Search code examples
algorithmcomputer-sciencegreedy

Algorithm to "transfer water from a set of bottles to another one" (metaphorically speaking)


Ok, I have a problem. I have a set "A" of bottles of various sizes, all full of water. Then I have another set "B" of bottles of various sizes, all empty.

I want to transfer the water from A to B, knowing that the total capacity of each set is the same. (i.e.: Set A contains the same amount of water as set B).

This is of course trivial in itself, just take the first bottle in B, pour it in the first in A until this is full. Then if the bottle from B has still water in it, go on with the second bottle in A, etc.

However, I want to minimize the total number of pours (the action of pouring from a bottle into another, each action counts 1, independently from how much water it involves)

I'd like to find a greedy algorithm to do this, or if not possible at least an efficient one. However, efficiency is secondary to correctness of the algorithm (I don't want a suboptimal solution).

Of course this problem is just a metaphor for a real problem in a computer program to manage personal expenses.


Solution

  • Bad news: this problem is NP-hard by a reduction from subset sum. Given numbers x1, …, xn, S, the object of subset sum is to determine whether or not some subset of the xis sum to S. We make A-bottles with capacities x1, …, xn and B-bottles with capacities S and (x1 + … + xn - S) and determine whether n pours are sufficient.

    Good news: any greedy strategy (i.e., choose any nonempty A, choose any unfilled B, pour until we have to stop) is a 2-approximation (i.e., uses at most twice as many pours as optimal). The optimal solution uses at least max(|A|, |B|) pours, and greedy uses at most |A| + |B|, since every time greedy does a pour, either an A is drained or a B is filled and does not need to be poured out of or into again.

    There might be an approximation scheme (a (1 + ε)-approximation for any ε > 0). I think now it's more likely that there's an inapproximability result – the usual tricks for obtaining approximation schemes don't seem to apply here.


    Here are some ideas that might lead to a practical exact algorithm.

    Given a solution, draw a bipartite graph with left vertices A and right vertices B and an (undirected) edge from a to b if and only if a is poured into b. If the solution is optimal, I claim that there are no cycles – otherwise we could eliminate the smallest pour in the cycle and replace the lost volume going around the cycle. For example, if I have pours

    a1 -> b1: 1
    a1 -> b2: 2
    a2 -> b1: 3
    a2 -> b3: 4
    a3 -> b2: 5
    a3 -> b3: 6
    

    then I can eliminate by a1 -> b1 pour like so:

    a2 -> b1: 4 (+1)
    a2 -> b3: 3 (-1)
    a3 -> b3: 7 (+1)
    a3 -> b2: 4 (-1)
    a1 -> b2: 3 (+1)
    

    Now, since the graph has no cycle, we can count the number of edges (pours) as |A| + |B| - #(connected components). The only variable here is the number of connected components, which we want to maximize.
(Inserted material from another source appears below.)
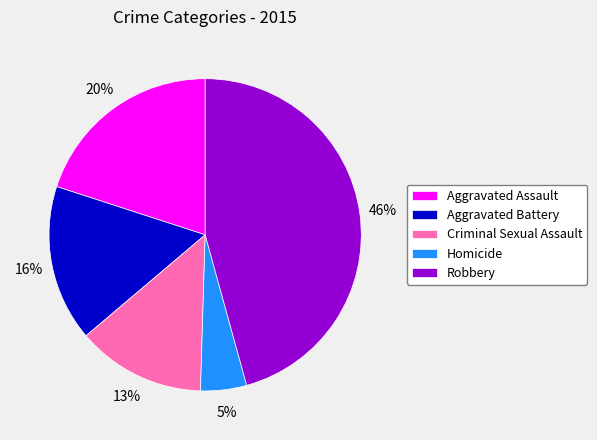

Rank the categories by value from lowest to highest.

Homicide, Criminal Sexual Assault, Aggravated Battery, Aggravated Assault, Robbery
    I claim that the greedy algorithm forms graphs that have no cycle. If we knew what the connected components of an optimal solution were, we could use a greedy algorithm on each one and get an optimal solution.

    One way to tackle this subproblem would be to use dynamic programming to enumerate all subset pairs X of A and Y of B such that sum(X) == sum(Y) and then feed these into an exact cover algorithm. Both steps are of course exponential, but they might work well on real data.